For each line below that includes the string "nhằm", show the whole line.

(Data for review begins)

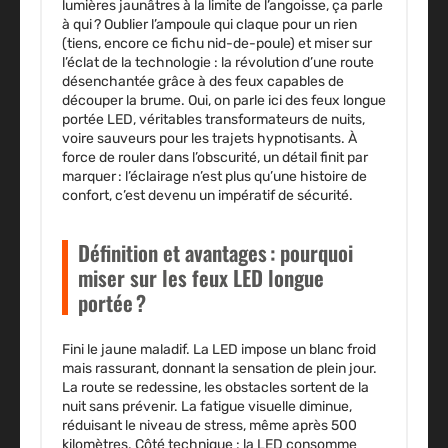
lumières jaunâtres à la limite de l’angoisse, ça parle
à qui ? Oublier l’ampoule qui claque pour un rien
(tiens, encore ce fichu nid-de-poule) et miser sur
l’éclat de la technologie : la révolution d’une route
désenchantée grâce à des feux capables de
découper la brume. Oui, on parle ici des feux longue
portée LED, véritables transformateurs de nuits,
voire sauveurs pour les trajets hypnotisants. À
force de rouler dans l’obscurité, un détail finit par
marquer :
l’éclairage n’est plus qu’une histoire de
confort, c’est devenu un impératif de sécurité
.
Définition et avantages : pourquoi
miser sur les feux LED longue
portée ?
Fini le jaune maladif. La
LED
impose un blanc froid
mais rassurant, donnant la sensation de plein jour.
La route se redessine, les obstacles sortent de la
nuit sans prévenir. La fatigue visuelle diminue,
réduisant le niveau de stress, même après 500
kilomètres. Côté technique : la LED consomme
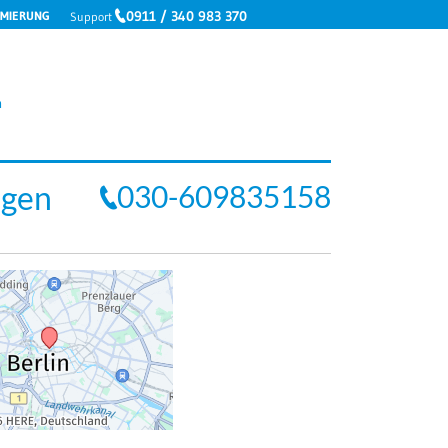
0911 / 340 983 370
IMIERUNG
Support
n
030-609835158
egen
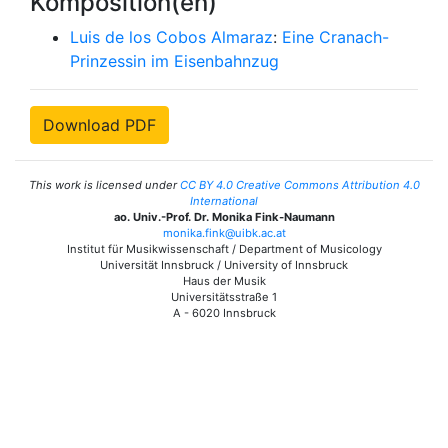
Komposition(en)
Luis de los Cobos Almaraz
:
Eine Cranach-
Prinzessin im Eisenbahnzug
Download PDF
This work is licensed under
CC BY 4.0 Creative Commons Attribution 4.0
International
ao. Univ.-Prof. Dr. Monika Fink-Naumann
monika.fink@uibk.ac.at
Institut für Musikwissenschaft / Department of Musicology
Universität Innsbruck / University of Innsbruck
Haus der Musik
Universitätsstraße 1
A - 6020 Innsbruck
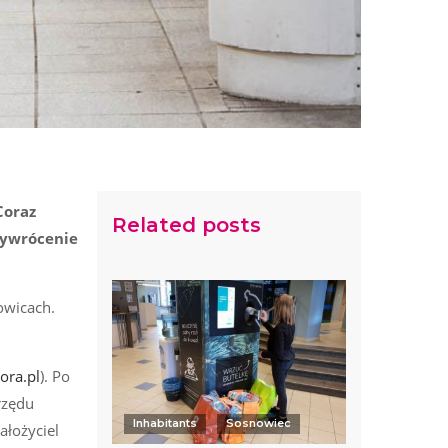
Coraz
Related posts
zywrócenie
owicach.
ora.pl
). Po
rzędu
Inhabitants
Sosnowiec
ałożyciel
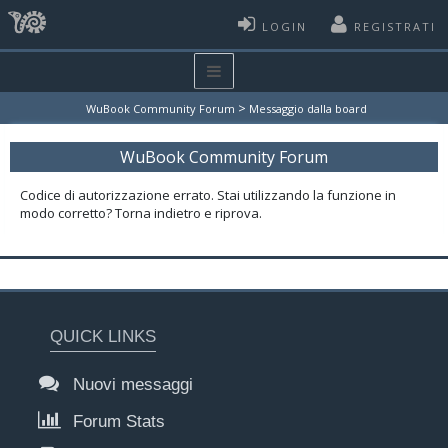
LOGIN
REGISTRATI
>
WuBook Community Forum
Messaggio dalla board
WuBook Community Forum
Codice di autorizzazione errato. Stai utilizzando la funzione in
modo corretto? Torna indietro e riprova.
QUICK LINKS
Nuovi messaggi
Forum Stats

(Data for review ends)
(Data for review begins)

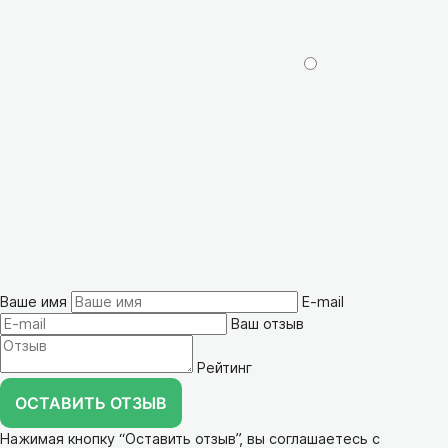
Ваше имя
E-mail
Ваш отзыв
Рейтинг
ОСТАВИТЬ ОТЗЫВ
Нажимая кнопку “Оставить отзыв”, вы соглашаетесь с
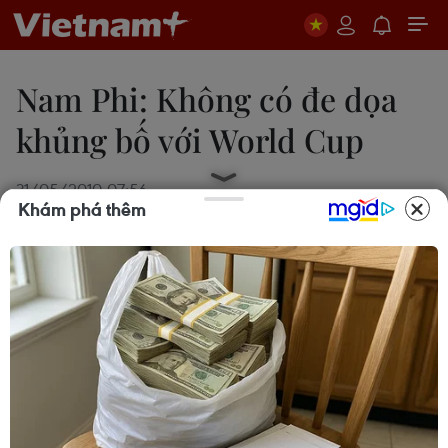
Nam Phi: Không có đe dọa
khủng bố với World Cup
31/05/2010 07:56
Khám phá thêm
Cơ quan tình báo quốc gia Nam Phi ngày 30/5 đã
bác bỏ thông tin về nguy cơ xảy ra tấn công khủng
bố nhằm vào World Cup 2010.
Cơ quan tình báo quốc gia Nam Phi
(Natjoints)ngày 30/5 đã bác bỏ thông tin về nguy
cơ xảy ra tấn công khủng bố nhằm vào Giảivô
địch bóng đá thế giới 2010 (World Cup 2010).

(Data for review ends)

- **Task result**
bố nhằm vào World Cup 2010.
cơ xảy ra tấn công khủng bố nhằm vào Giảivô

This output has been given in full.